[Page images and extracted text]
>>>
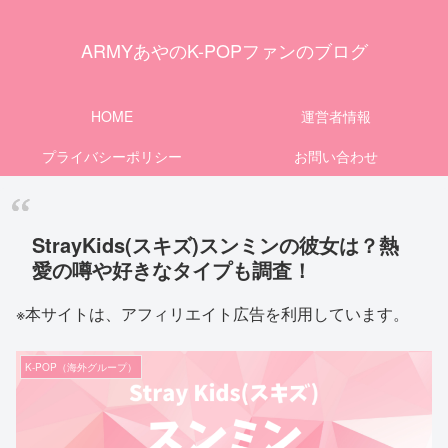
ARMYあやのK-POPファンのブログ
HOME
運営者情報
プライバシーポリシー
お問い合わせ
StrayKids(スキズ)スンミンの彼女は？熱
愛の噂や好きなタイプも調査！
※本サイトは、アフィリエイト広告を利用しています。
K-POP（海外グループ）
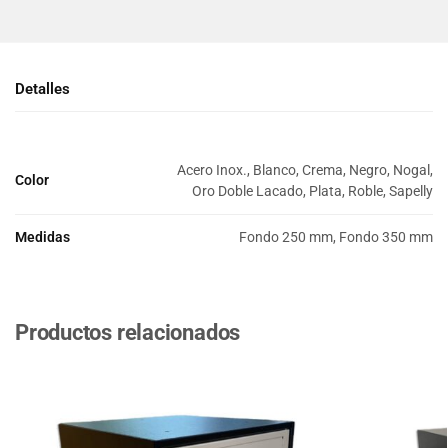
Detalles
Acero Inox., Blanco, Crema, Negro, Nogal,
Color
Oro Doble Lacado, Plata, Roble, Sapelly
Medidas
Fondo 250 mm, Fondo 350 mm
Productos relacionados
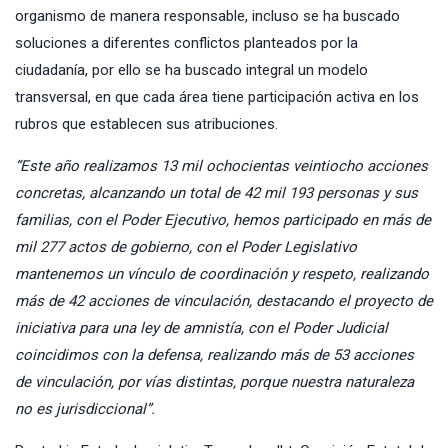
organismo de manera responsable, incluso se ha buscado
soluciones a diferentes conflictos planteados por la
ciudadanía, por ello se ha buscado integral un modelo
transversal, en que cada área tiene participación activa en los
rubros que establecen sus atribuciones.
“Este año realizamos 13 mil ochocientas veintiocho acciones
concretas, alcanzando un total de 42 mil 193 personas y sus
familias, con el Poder Ejecutivo, hemos participado en más de
mil 277 actos de gobierno, con el Poder Legislativo
mantenemos un vínculo de coordinación y respeto, realizando
más de 42 acciones de vinculación, destacando el proyecto de
iniciativa para una ley de amnistía, con el Poder Judicial
coincidimos con la defensa, realizando más de 53 acciones
de vinculación, por vías distintas, porque nuestra naturaleza
no es jurisdiccional”.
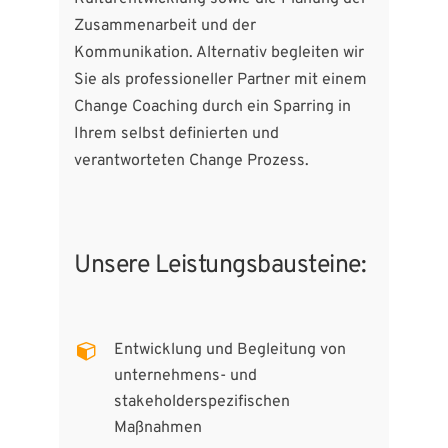
Zusammenarbeit und der
Kommunikation. Alternativ begleiten wir
Sie als professioneller Partner mit einem
Change Coaching durch ein Sparring in
Ihrem selbst definierten und
verantworteten Change Prozess.
Unsere Leistungsbausteine:
Entwicklung und Begleitung von
unternehmens- und
stakeholderspezifischen
Maßnahmen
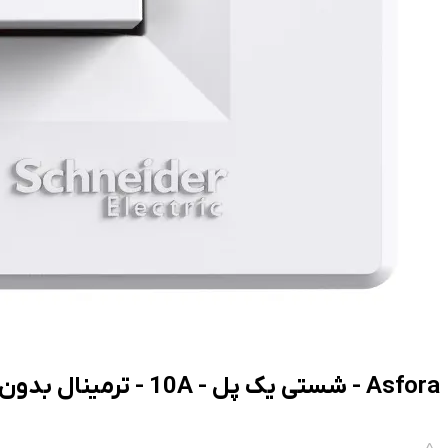
Asfora - شستی یک پل - 10A - ترمینال بدون پیچ - سفید - چراغ دار - با نماد لامپ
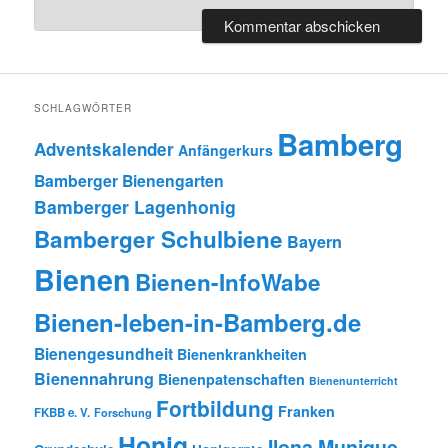
SCHLAGWÖRTER
Bamberg
Adventskalender
Anfängerkurs
Bamberger Bienengarten
Bamberger Lagenhonig
Bamberger Schulbiene
Bayern
Bienen
Bienen-InfoWabe
Bienen-leben-in-Bamberg.de
Bienengesundheit
Bienenkrankheiten
Bienennahrung
Bienenpatenschaften
Bienenunterricht
Fortbildung
Franken
FKBB e. V.
Forschung
Honig
Ilona Munique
<<<
WHAT TO DO
Please copy every line of the records above in which "Poder" appears.

COMPLETED EXERCISE
familias, con el Poder Ejecutivo, hemos participado en más de
mil 277 actos de gobierno, con el Poder Legislativo
iniciativa para una ley de amnistía, con el Poder Judicial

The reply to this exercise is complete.